Devenu un objet dans le discours politique pour autant est-il si influent que cela dans notre histoire ?

Malgré les efforts des historiens, des essayistes et des sociologues pour en dresser la généalogie historique, l’influence sur les pratiques politiques communes et la cartographie des influences sur le pouvoir, il faut admettre que la place du néo-libéralisme est assez modeste en France.

La raison porte essentiellement sur la place donnée à l’Etat en France, qui interdit toute expérience politique de libéralisme politique véritable, néo ou pas. Tocqueville estimait même dans L’Ancien Régime et la Révolution que le poids de l’Etat administratif, qui par son étendue rend toute économie libre suspecte, est ce qui fait le trait d’union entre l’ancienne Monarchie et les gouvernements d’après la révolution française.

Plus proche de nous, l’après-guerre a vu le triomphe en France du planisme et du corporatisme économique. Les deux modes d’organisation ont en commun de donner à l’administration le soin de « piloter » l’économie et d’en quadriller le fonctionnement par la règlementation et la limitation du libre-échange. On est loin du libéralisme politique fonctionnant sur l’autonomie de la société civile et la compétition, le tout sous l’égide d’un Etat limité aux seules fonctions régaliennes.

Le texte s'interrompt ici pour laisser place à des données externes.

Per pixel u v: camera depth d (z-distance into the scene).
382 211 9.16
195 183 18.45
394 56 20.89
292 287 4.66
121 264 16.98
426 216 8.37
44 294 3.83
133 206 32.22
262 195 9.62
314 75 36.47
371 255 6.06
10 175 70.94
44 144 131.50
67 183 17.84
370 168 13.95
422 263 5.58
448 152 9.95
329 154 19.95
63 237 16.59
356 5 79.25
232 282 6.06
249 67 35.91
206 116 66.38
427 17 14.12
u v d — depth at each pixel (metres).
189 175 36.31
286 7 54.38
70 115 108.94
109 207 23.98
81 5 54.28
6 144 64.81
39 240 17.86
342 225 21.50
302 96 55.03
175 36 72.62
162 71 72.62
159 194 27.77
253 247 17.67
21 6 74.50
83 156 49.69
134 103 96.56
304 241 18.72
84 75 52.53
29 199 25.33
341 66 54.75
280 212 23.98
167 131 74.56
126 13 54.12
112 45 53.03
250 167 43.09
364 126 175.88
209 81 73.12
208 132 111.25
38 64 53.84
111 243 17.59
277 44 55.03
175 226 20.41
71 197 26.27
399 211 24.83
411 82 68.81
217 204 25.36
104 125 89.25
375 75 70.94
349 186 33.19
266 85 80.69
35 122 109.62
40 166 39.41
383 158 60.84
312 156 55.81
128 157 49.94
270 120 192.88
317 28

Si l’Etat est un acteur central dans l’organisation économique du pays, alors les discours et les pratiques véritablement libérales sont dans le meilleur des cas cantonnés à sa critique intellectuelle, et dans le pire à la marginalité politique. De fait, les libéraux sont restés très minoritaires dans le débat public d’après-guerre, à l’image d’un Raymond Aron certes lu et admiré, mais assigné à la place de « l’intellectuel de droite » du régime gaulliste. Puis, dans l’histoire récente du pays, l’aventure des nouveaux économistes à partir de 1977 a donné une visibilité scientifique nouvelle au néolibéralisme en France et a permis aux nouvelles générations de s’approprier les outils pour la nécessaire critique de l’Etat bureaucratique français. Politiquement, la décennie suivante, c’est Alain Madelin qui assure la passation de flambeau néolibérale en France au sein de la droite et du centre. Depuis, c’est essentiellement dans le débat d’idées qu’on peut déceler l’influence du néo-libéralisme, mais toujours à bonne distance des centres de décision politique.